» TASK TO COMPLETE
Copy word for word the stretch from the line containing "Routine check of the pressure gauge carried out; pressure in psi" through the end of the records, leaving the pictures out of your answer.

» TASK MATERIAL
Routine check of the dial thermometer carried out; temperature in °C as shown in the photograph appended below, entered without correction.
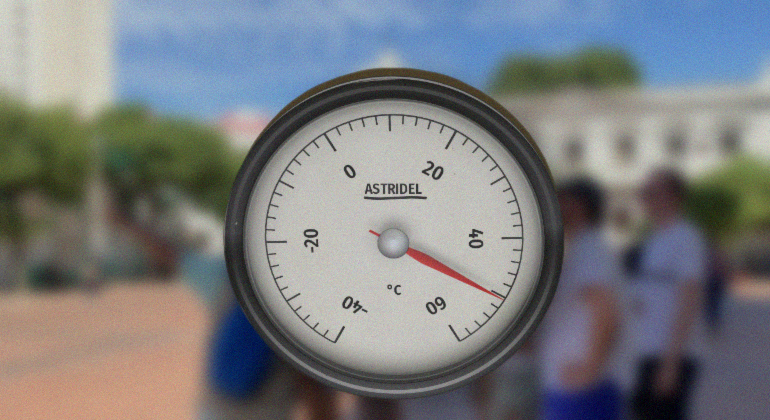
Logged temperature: 50 °C
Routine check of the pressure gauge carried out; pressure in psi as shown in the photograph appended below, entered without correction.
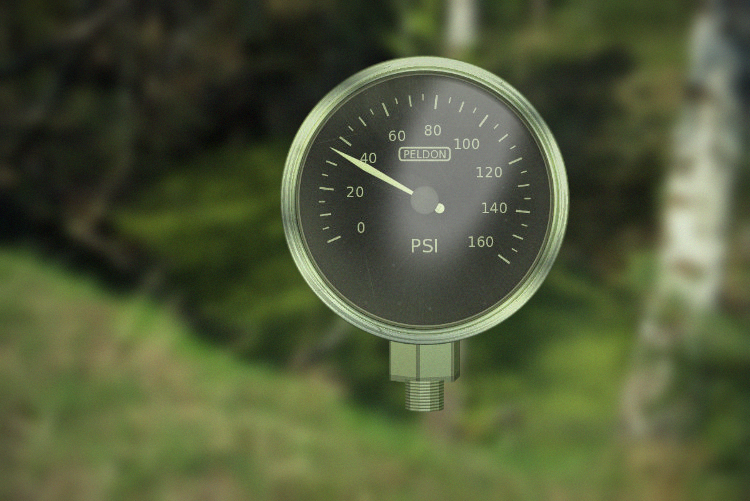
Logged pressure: 35 psi
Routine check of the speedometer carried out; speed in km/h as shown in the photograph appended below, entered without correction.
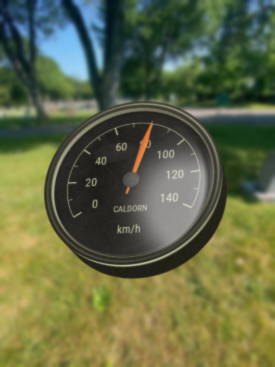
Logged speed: 80 km/h
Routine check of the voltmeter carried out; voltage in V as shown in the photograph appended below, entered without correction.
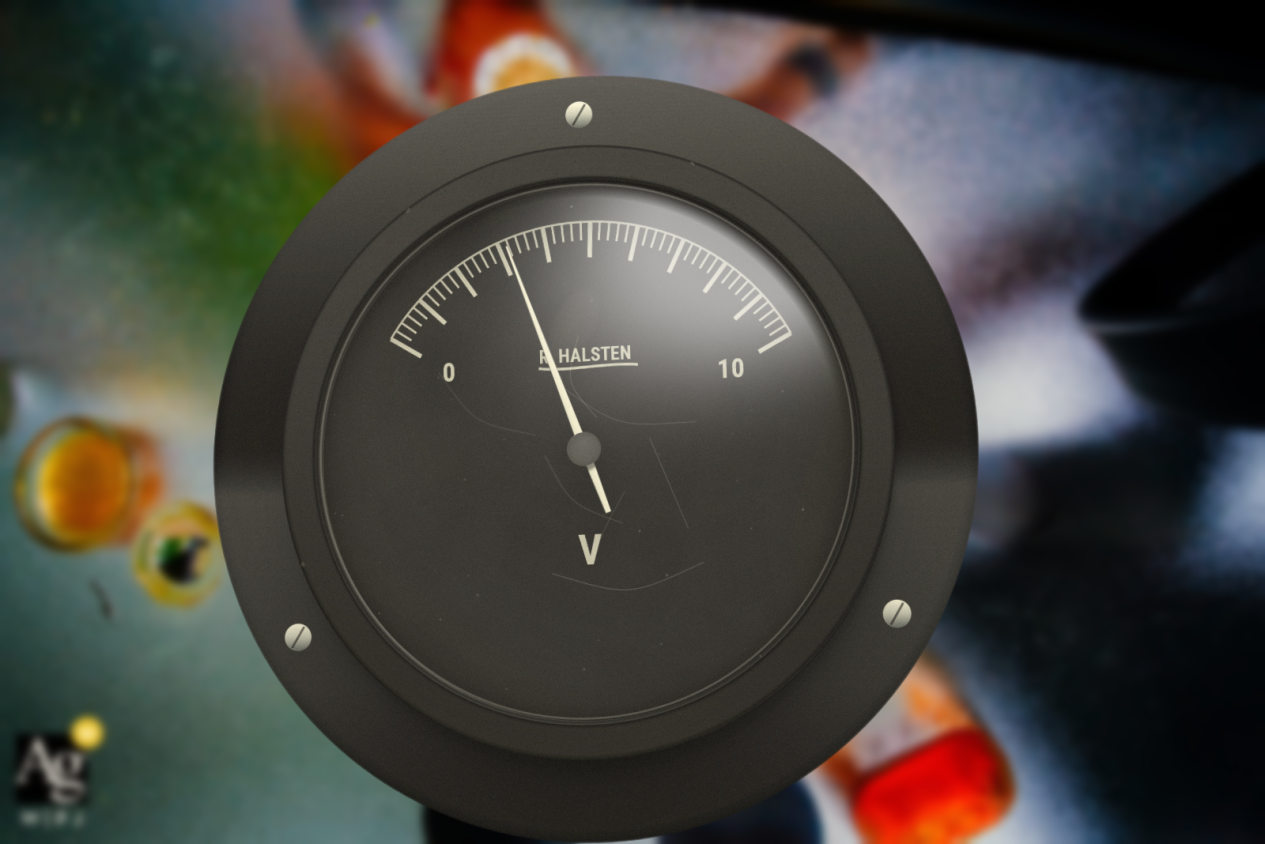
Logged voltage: 3.2 V
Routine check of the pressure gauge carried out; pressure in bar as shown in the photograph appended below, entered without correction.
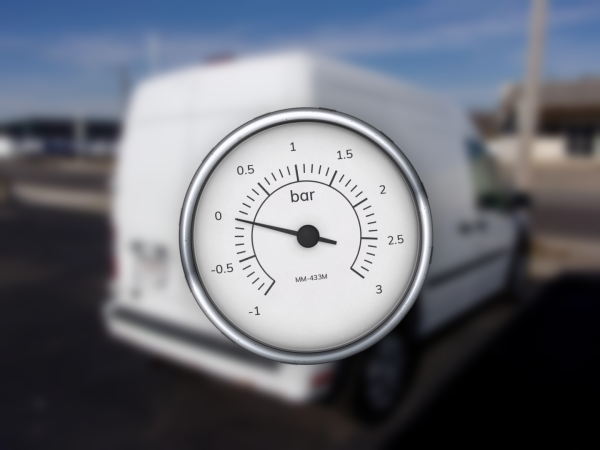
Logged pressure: 0 bar
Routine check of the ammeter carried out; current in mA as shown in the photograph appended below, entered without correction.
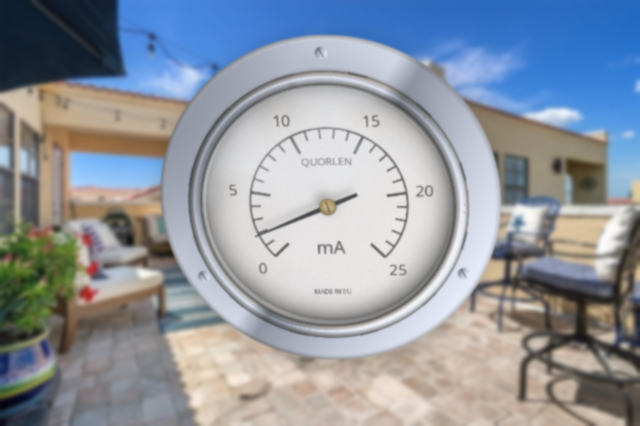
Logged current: 2 mA
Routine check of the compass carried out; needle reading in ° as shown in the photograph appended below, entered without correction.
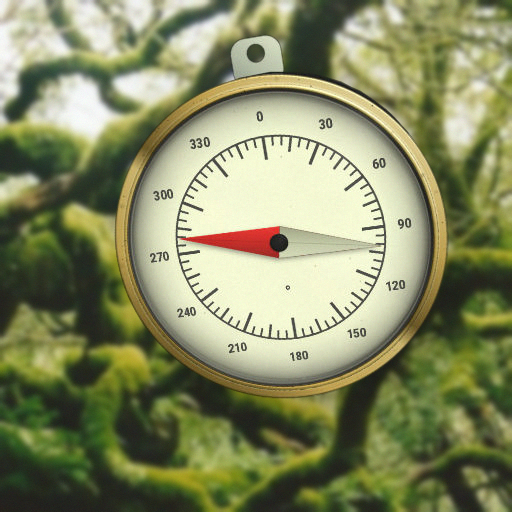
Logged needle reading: 280 °
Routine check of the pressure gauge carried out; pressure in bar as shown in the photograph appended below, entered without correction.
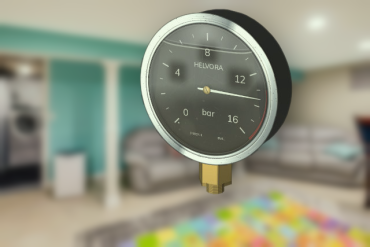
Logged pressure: 13.5 bar
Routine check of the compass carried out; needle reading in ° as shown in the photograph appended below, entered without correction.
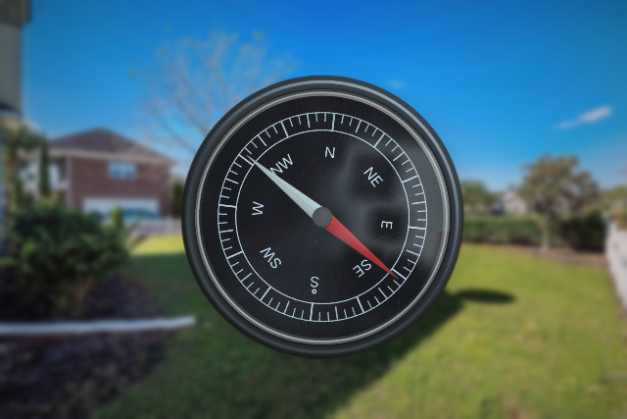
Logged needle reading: 122.5 °
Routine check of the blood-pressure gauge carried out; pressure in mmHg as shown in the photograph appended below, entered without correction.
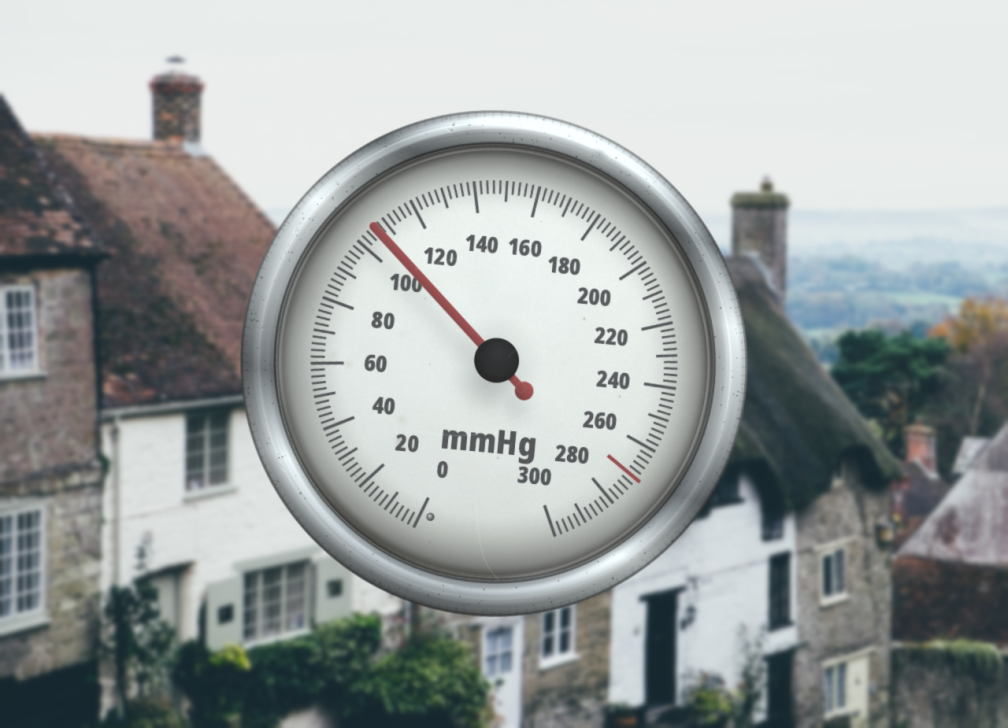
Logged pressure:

» EXERCISE RESPONSE
Routine check of the pressure gauge carried out; pressure in psi as shown in the photograph appended below, entered without correction.
Logged pressure: 35 psi
Routine check of the speedometer carried out; speed in km/h as shown in the photograph appended below, entered without correction.
Logged speed: 80 km/h
Routine check of the voltmeter carried out; voltage in V as shown in the photograph appended below, entered without correction.
Logged voltage: 3.2 V
Routine check of the pressure gauge carried out; pressure in bar as shown in the photograph appended below, entered without correction.
Logged pressure: 0 bar
Routine check of the ammeter carried out; current in mA as shown in the photograph appended below, entered without correction.
Logged current: 2 mA
Routine check of the compass carried out; needle reading in ° as shown in the photograph appended below, entered without correction.
Logged needle reading: 280 °
Routine check of the pressure gauge carried out; pressure in bar as shown in the photograph appended below, entered without correction.
Logged pressure: 13.5 bar
Routine check of the compass carried out; needle reading in ° as shown in the photograph appended below, entered without correction.
Logged needle reading: 122.5 °
Routine check of the blood-pressure gauge carried out; pressure in mmHg as shown in the photograph appended below, entered without correction.
Logged pressure:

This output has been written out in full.